Could where you sit save your life in a plane crash?

Could where you sit save your life in a plane crash?

EUGENE, Ore. - Depending on where you sit in the plane gives you a higher chance of survival if your plane goes down.

The Nation Transportation Safety Board estimates about one in every 1.2 million flights ends up in an accident of some kind. And with that factoid, Gary Goldsmith, Chief Pilot of the Eugene Flight Center, said choosing where to sit, making a plan and being aware of your surroundings are essential if you're in a crash situation.

"Look around, just know where the exit is. Maybe make a plan if something does happen. It's rare that it's ever going to happen, but as pilots we all plan for the worst," he said.

Goldsmith said as passengers, we should take the same standard.

"Normally the safest place to sit in any aircraft is toward the rear of the aircraft, especially a large, commercial airliner like we saw this accident happen with the 777," he said.

Goldsmith notes that the front, first class cabins are generally the most unsafe because planes often crash nose first. "It's rare that a plane crashes tail down, a clear indication the pilots were going to slow and low."

If the rear of the aircraft is not where you'd like to sit, Goldsmith says any of the aisle seats are safe, espcially those within a few rows of the emergency exits at the exits themselves.

"You don't have to try to climb over people, in case somebody was hurt. Follow the aisles, use the armrests as a guide. And stay down until you find the exits."

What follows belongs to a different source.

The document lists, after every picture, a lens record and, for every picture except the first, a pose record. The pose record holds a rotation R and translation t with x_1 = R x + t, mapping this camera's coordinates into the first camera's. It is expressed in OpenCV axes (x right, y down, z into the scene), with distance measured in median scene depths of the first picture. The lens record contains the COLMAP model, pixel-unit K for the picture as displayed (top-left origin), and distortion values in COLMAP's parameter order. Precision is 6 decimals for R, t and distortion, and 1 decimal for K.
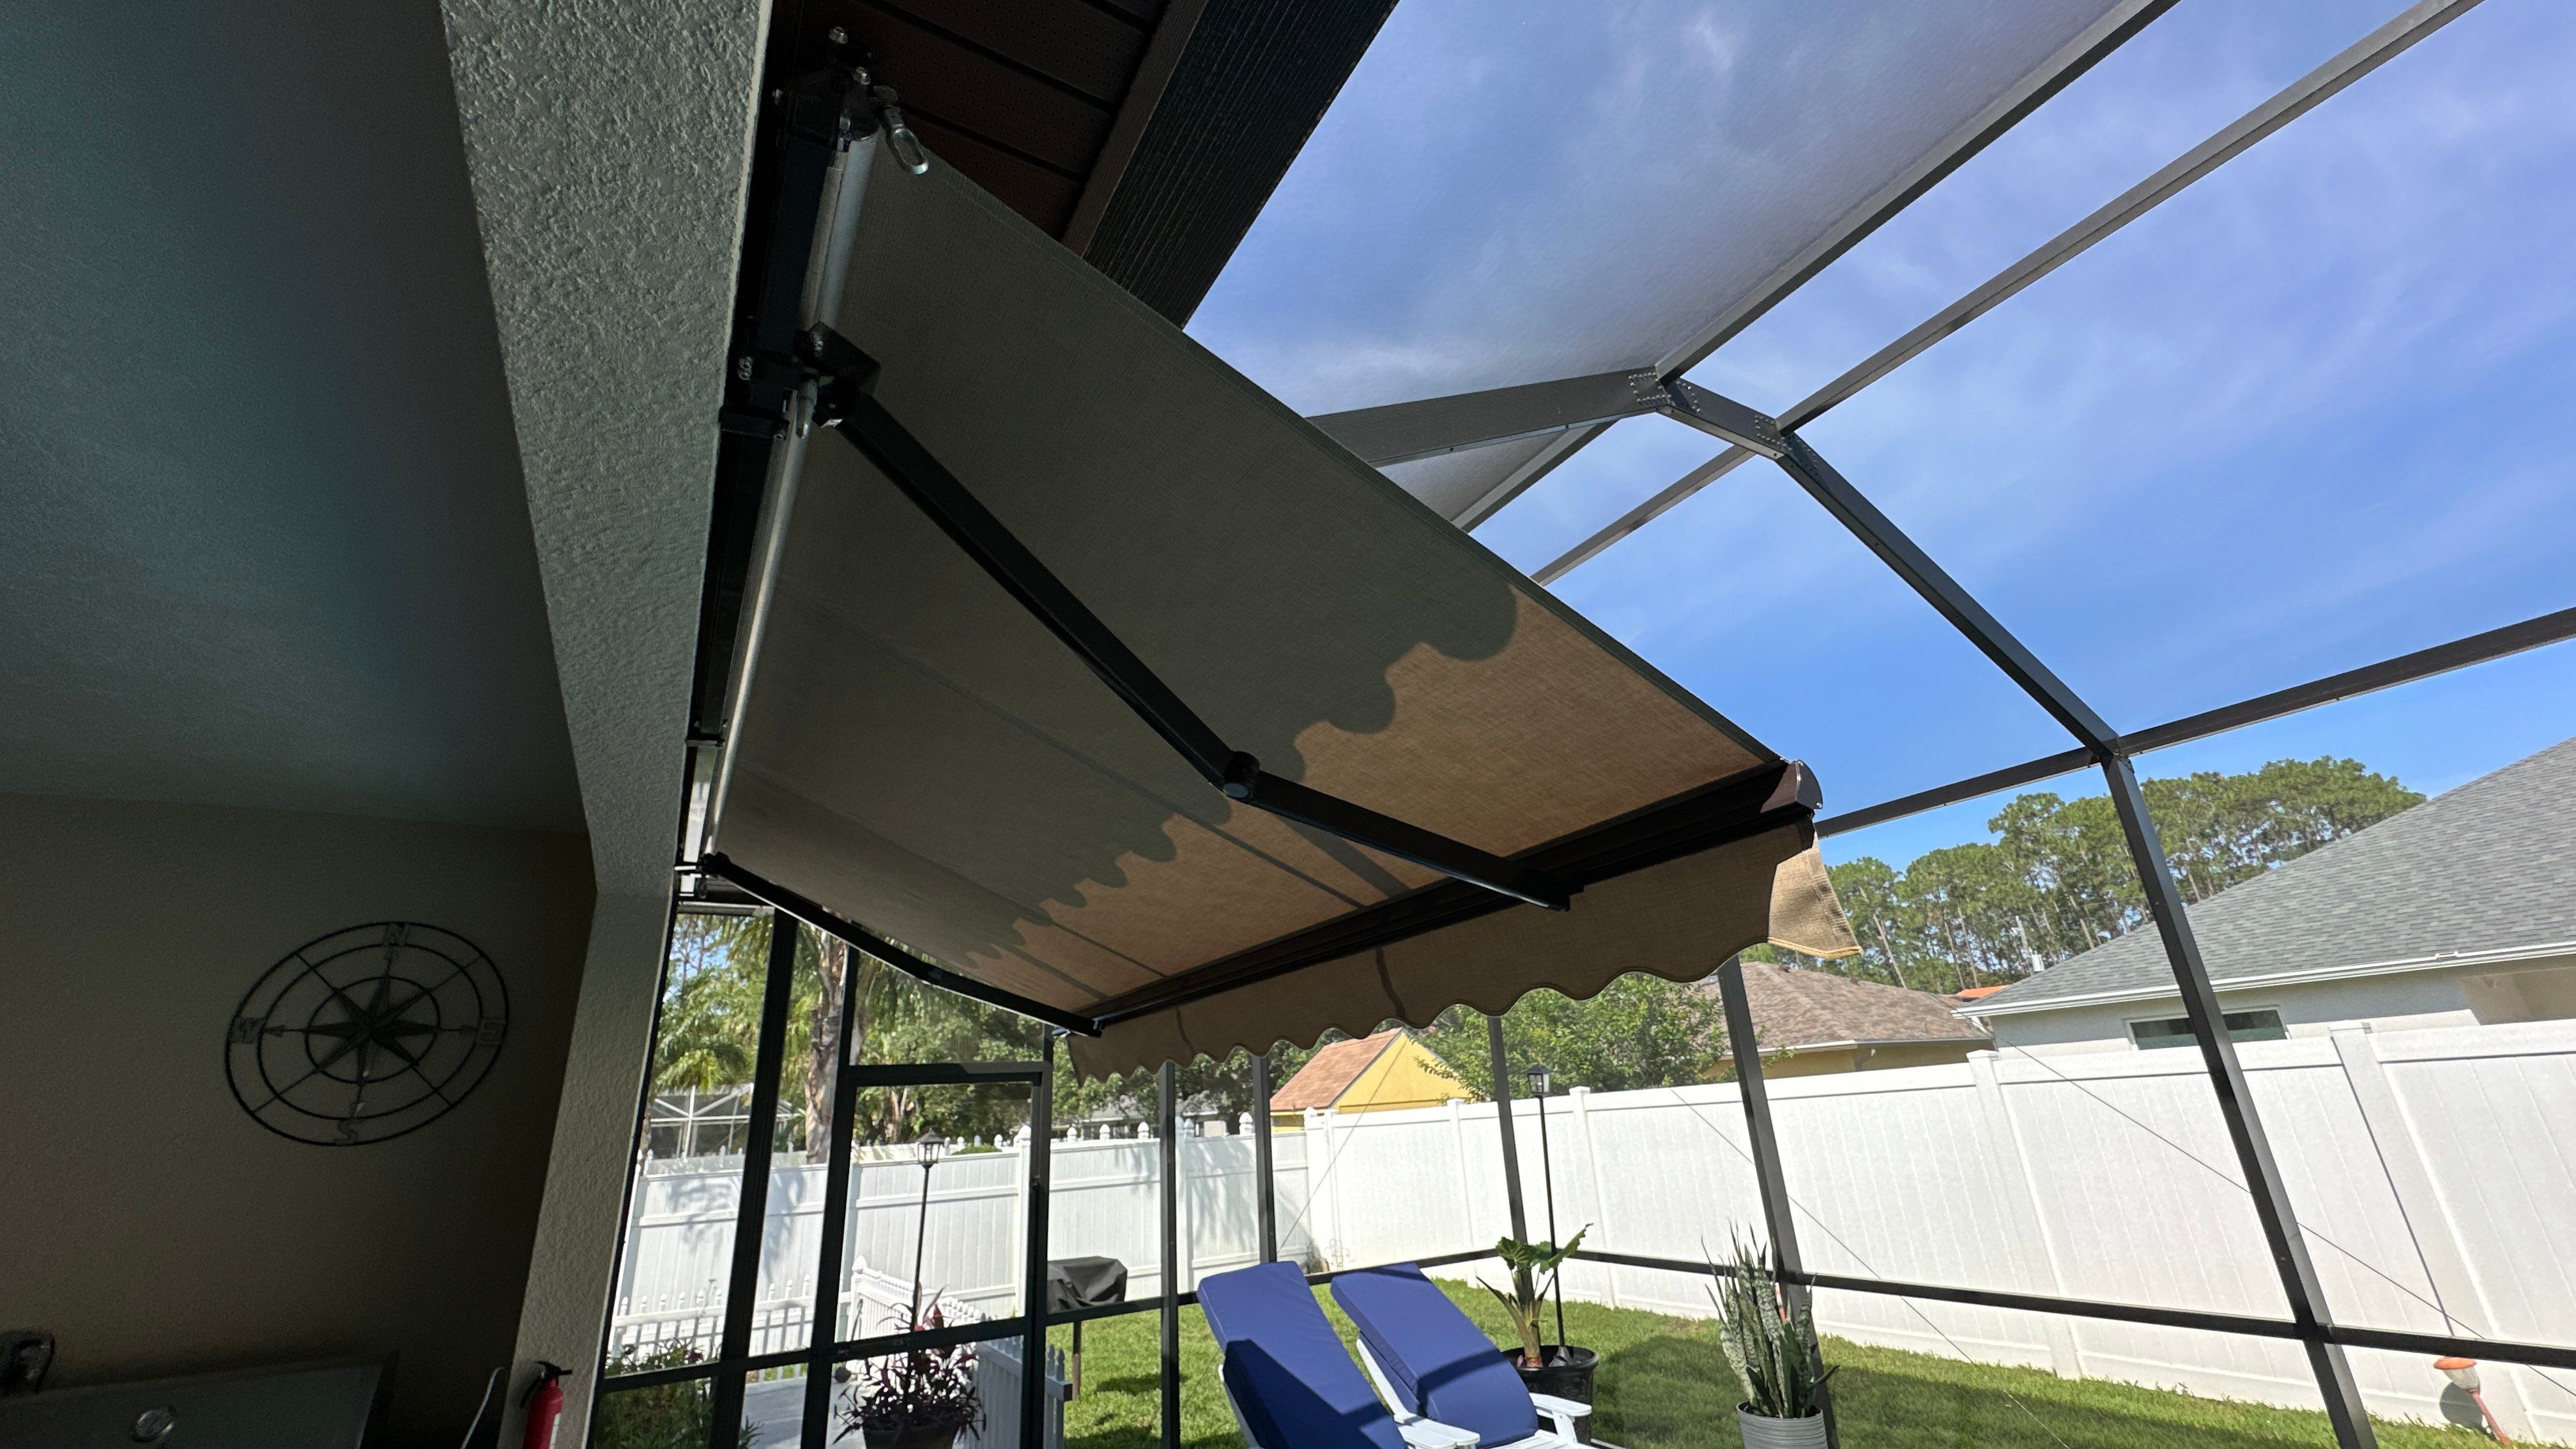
lens RADIAL K [[1011.3, 0, 1288.0], [0, 1011.3, 724.5], [0, 0, 1]] dist [-0.036812, 0.000061]
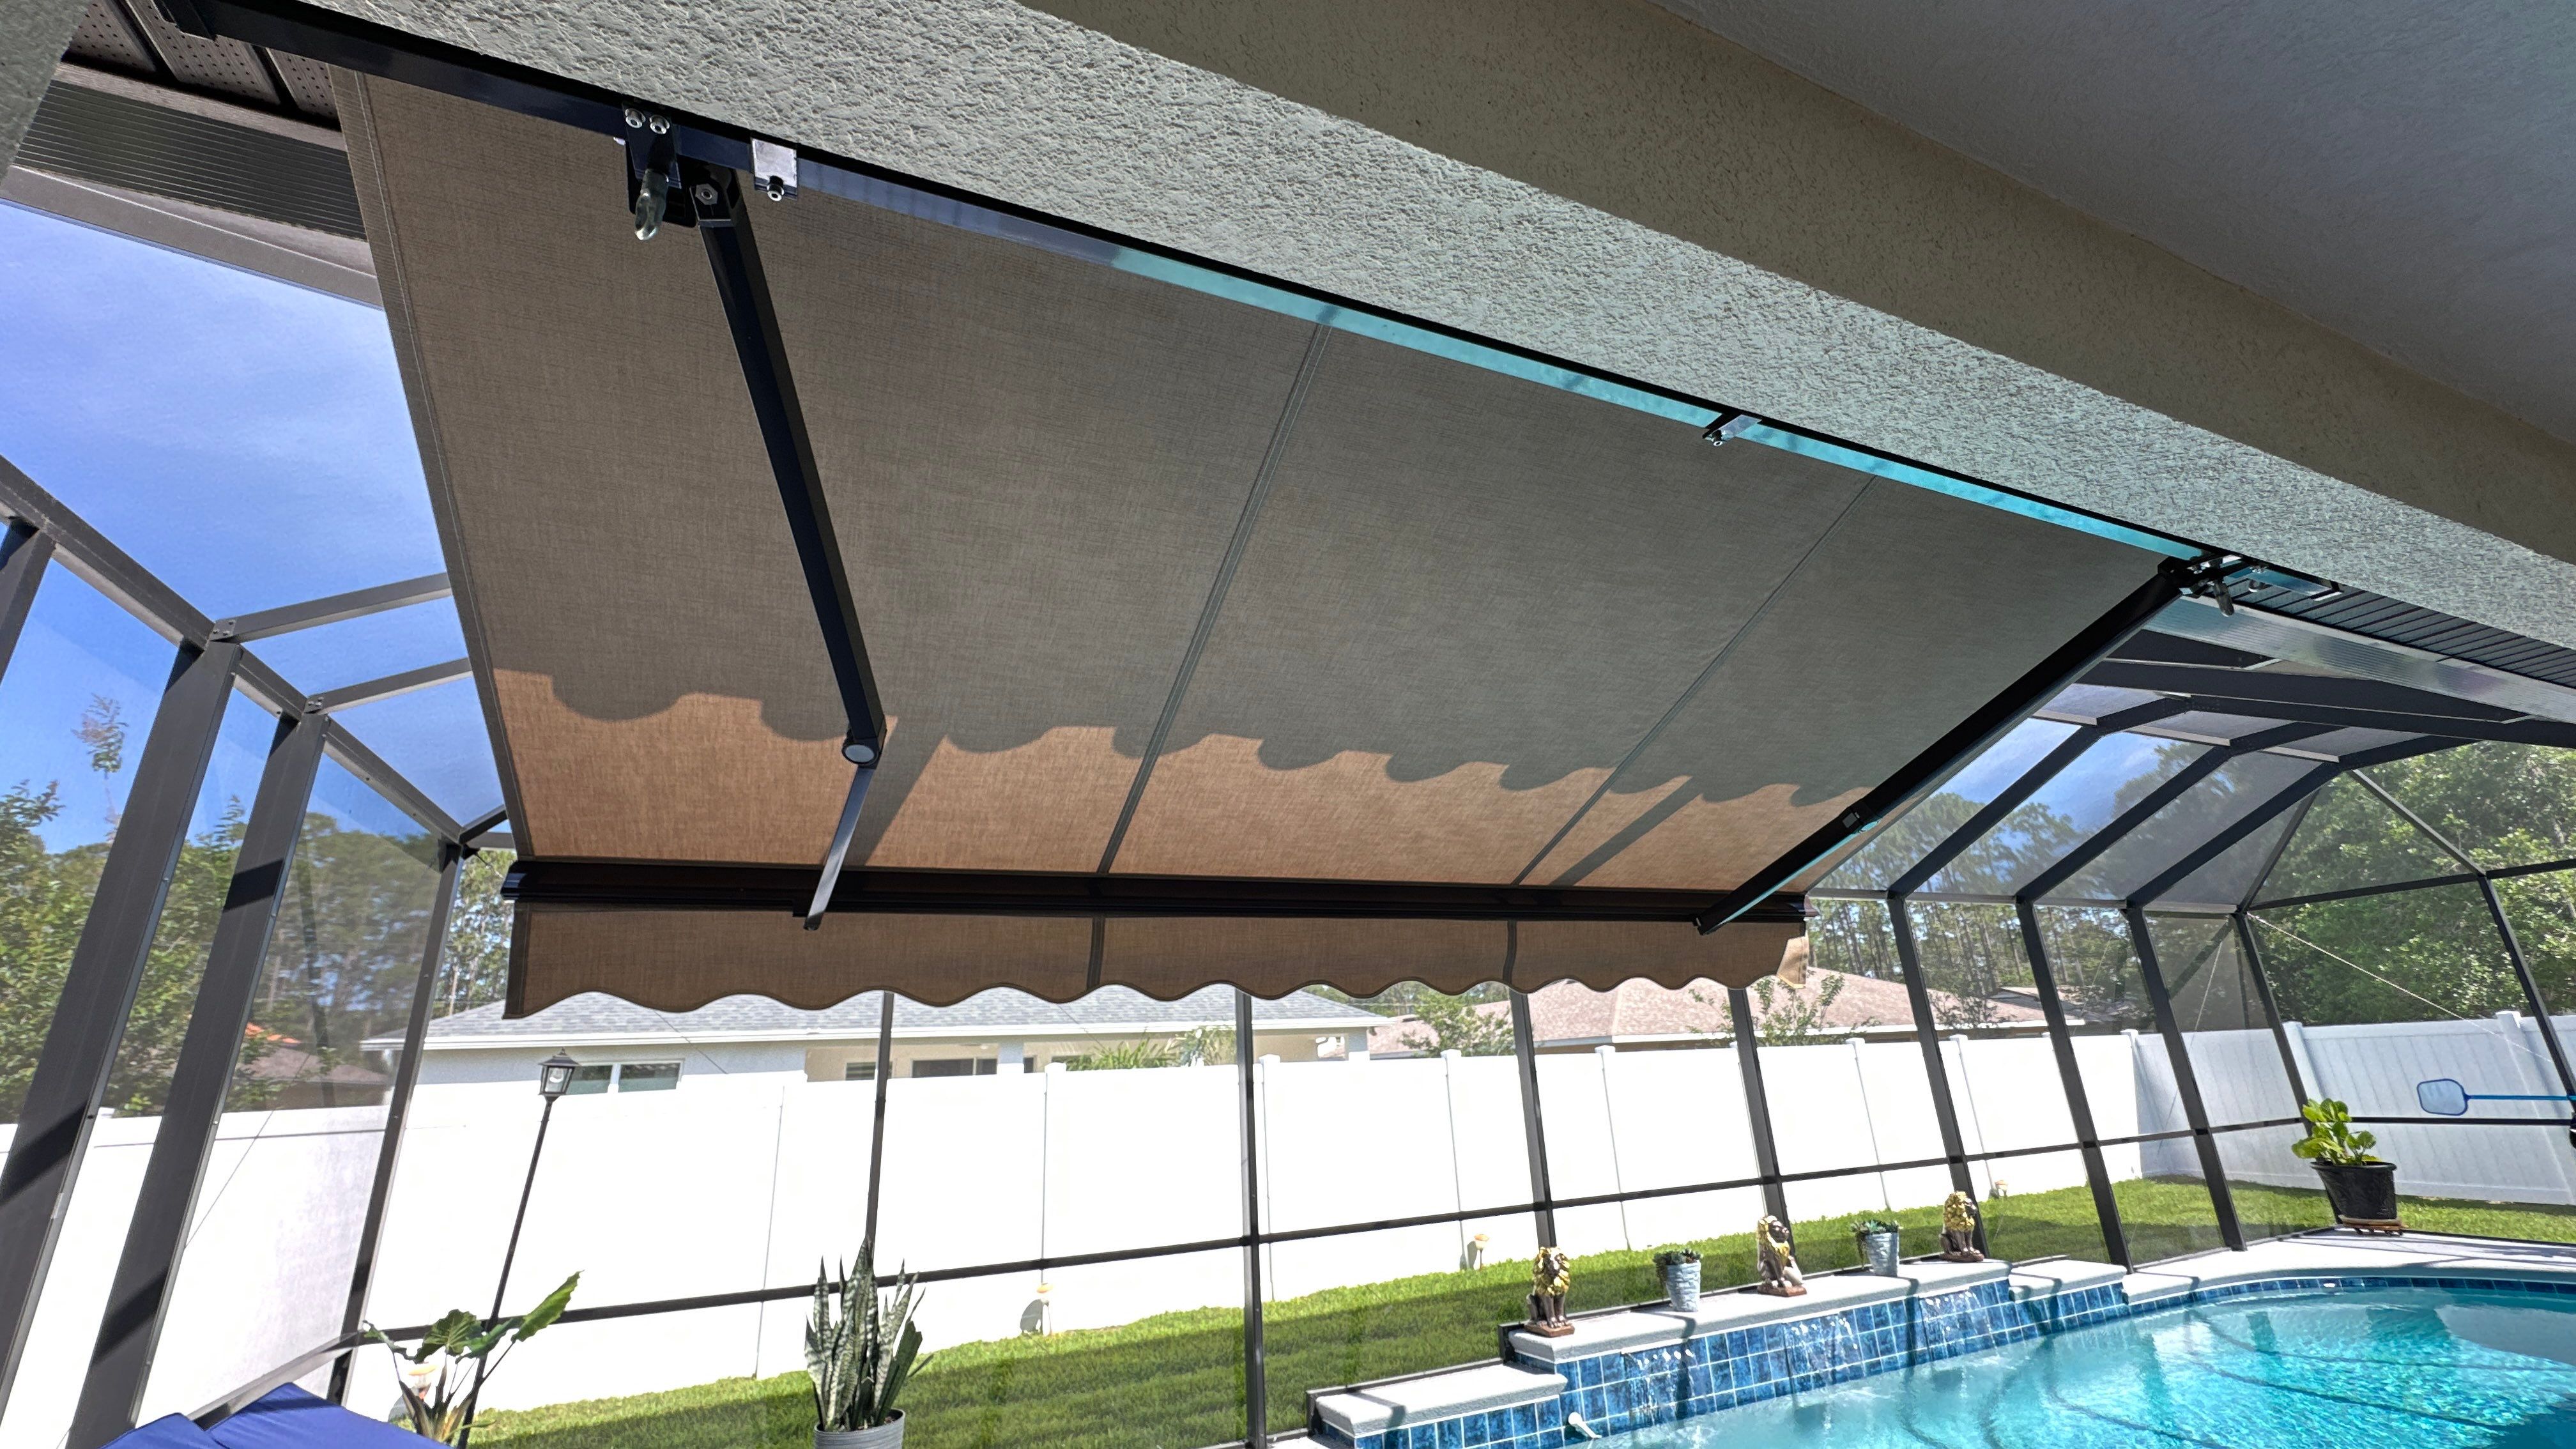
lens RADIAL K [[1011.3, 0, 1288.0], [0, 1011.3, 724.5], [0, 0, 1]] dist [-0.036812, 0.000061]
pose [[0.128113, 0.365661, 0.921889, -0.906965], [-0.324657, 0.893795, -0.309401, 0.396780], [-0.937115, -0.259659, 0.233222, 0.909333]]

The passengers on Asiana Airlines Flight 214 has mere seconds to react. Goldsmith said that's very little time to prepare. Goldsmith said making a plan before take-off and listening to pre-flight safety information can save your life.

"The first and last 2-to-3 thousand feet is the most critical time for planes," he said. "That's when the engines are under the most stress."

When asked about reading through the instructions, Goldsmith said don't do it. Instead, "maybe make a plan if something does happen."

Goldsmith says the biggest rule is to not panic. "You're going to have to get off that aircraft as quickly as possible. there's going to be a lot of things happening very quickly, there's going to be a lot of debris, and a lot of baggage floating around."